Interrogé par nos soins, Jean-Claude Fontinoy a nié tout contact avec Jean-François Etienne des Rosaies. La RTBF a pourtant publié, peu après, d’étranges mails adressés, en novembre 2013 et janvier 2014, par des Rosaies à Jean-Pierre Mazery, le grand chancelier de l’Ordre de Malte. Le premier, qui était « conseiller spécial » du grand chancelier, y parle de l’anoblissement de Forrest et rappelle au second « l’estime et les liens » qui le lient « tout particulièrement » à Jean-Claude Fontinoy. JFEDR évoque aussi ses « amis du ministère des Affaires étrangères ». Interrogé par la RTBF, Fontinoy a de nouveau nié tout lien avec JFEDR. Et l’Ordre de Malte a déclaré que si des Rosaies a pris des contacts en Belgique, il s’agissait d’une initiative personnelle, sans aucune relation avec l’Ordre.

Dans les deux lettres que nous publions ci-dessous, on découvre que deux autres personnages bien en vue sont également intervenus pour recommander chaudement Georges Forrest au Conseil de la Noblesse et à Didier Reynders (le ministère des Affaires étrangères chapeautant le Conseil de la Noblesse) : il s’agit d’Armand De Decker et de Jean-Pierre Mazery.

L’affichage de ce contenu a été bloqué pour respecter vos choix en matière de cookies. Cliquez ici pour régler vos préférences en matière de cookies et afficher le contenu.
Vous pouvez modifier vos choix à tout moment en cliquant sur « Paramètres des cookies » en bas du site.

Dans la première lettre, datant du 4 novembre 2013 et adressée au président du Conseil de la Noblesse, Armand De Decker y fait un éloge impressionnant de Forrest, sur trois longues pages, soulignant ses qualités de mécène et ses dons pour l’enseignement et les infrastructures de santé au Congo. « Monsieur Georges Forrest honore la Belgique dans son ancienne colonie avec hauteur de vue, vision stratégique à long terme, humanisme, encouragement à la bonne gouvernance en RDC… », écrit le président honoraire MR du Sénat, avant d’encourager le président Paul Janssens à élever l’industriel généreux « à la dignité de Baron ». Soulignons que cette missive de De Decker est également envoyée en copie au ministre Reynders.

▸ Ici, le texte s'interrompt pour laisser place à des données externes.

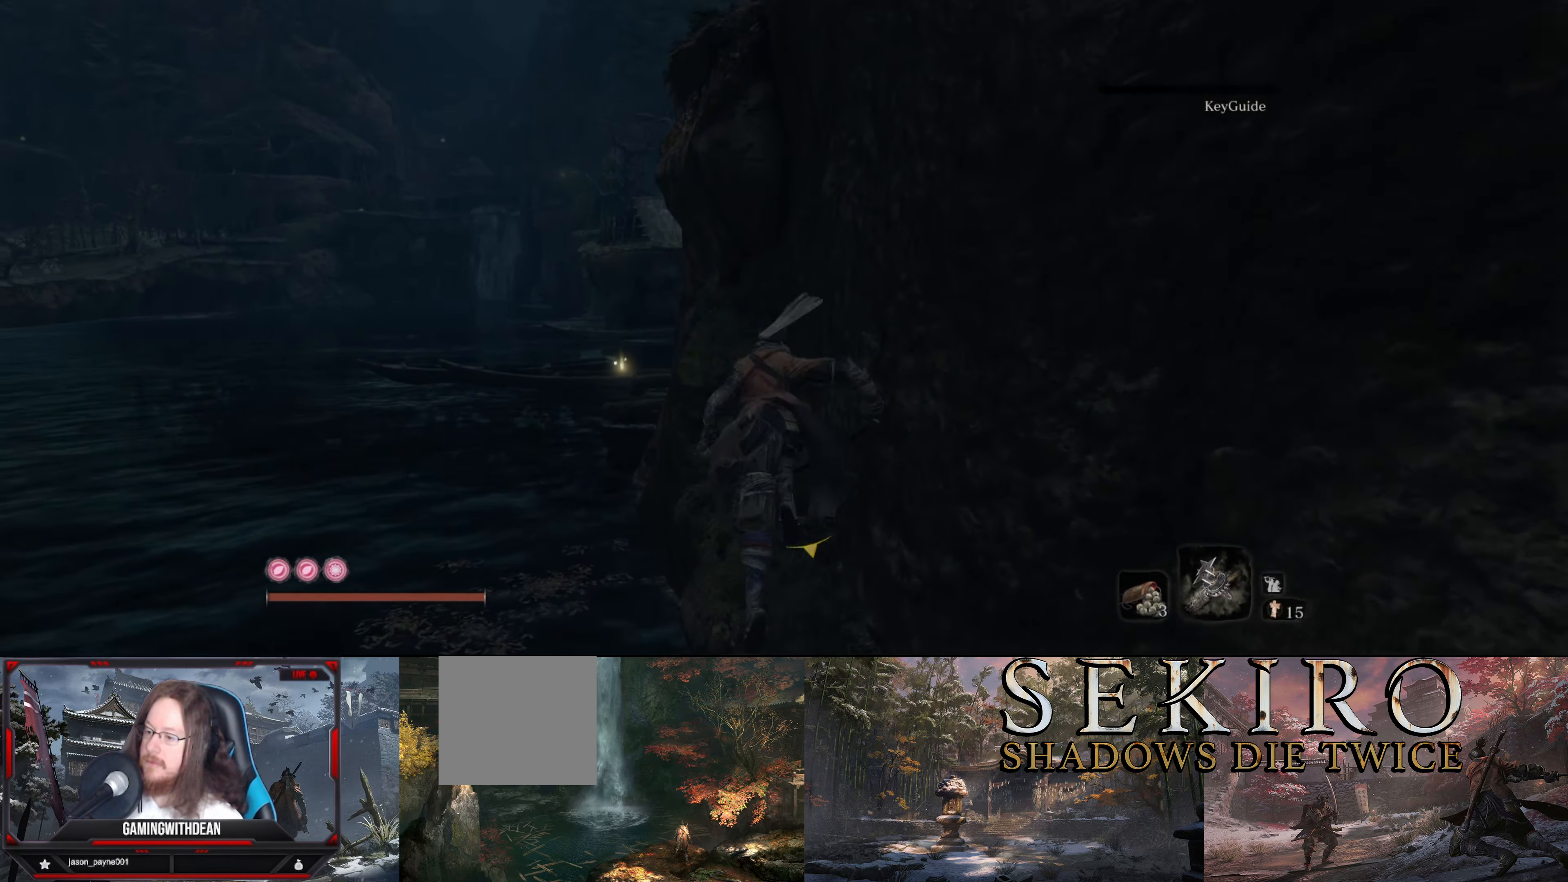
{"buttons": ["B"], "left_stick": "up", "right_stick": "center", "events": []}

La seconde lettre est rédigée, depuis Rome, par le grand chancelier de l’Ordre de Malte à l’adresse de Didier Reynders lui-même, le 20 novembre 2013. Nous sommes toujours dans la période de lobbying intense pro-Forrest. Dans son courrier à entête de l’Ordre, Jean-Pierre Mazery dresse à son tour, à l’intention du ministre des Affaires étrangères, un portrait fort louangeur de Georges Forrest. Plus court mais du même acabit que l’écrit de De Decker. « Il me paraît que Monsieur Forrest mérite pleinement la reconnaissance aussi bien de l’Ordre que de la Belgique et du Congo », conclut le grand chancelier.

Que révèlent ces deux lettres, au-delà de leur contenu ? D’abord que l’Ordre de Malte était pleinement impliqué dans la campagne d’anoblissement de Forrest, contrairement à ce qu’il a déclaré, la semaine dernière, à la RTBF. Il paraît, dès lors, peu crédible que les contacts pris en Belgique par le « conseiller spécial » Etienne des Rosaies n’aient été qu’une initiative personnelle, en dehors de l’Ordre. Il paraît également improbable, vu toutes ces démarches conjointes, que des Rosaies n’aient eu aucun contact avec le cabinet Reynders, fin octobre, début novembre 2013, comme Le Vif l’a entendu de plusieurs sources. Enfin, il apparaît qu’Armand De Decker et Etienne des Rosaies ont travaillé, une fois de plus, de concert, ici pour permettre à leur ami Forrest de devenir baron. Dans ses mails à Mazery, des Rosaies évoque d’ailleurs De Decker à plusieurs reprises. Et tout cela, de nouveau, avec l’obscure complicité de l’Ordre de Malte. Comme dans le Kazakhgate.

Thierry Denoel, enquête réalisée avec De Standaard.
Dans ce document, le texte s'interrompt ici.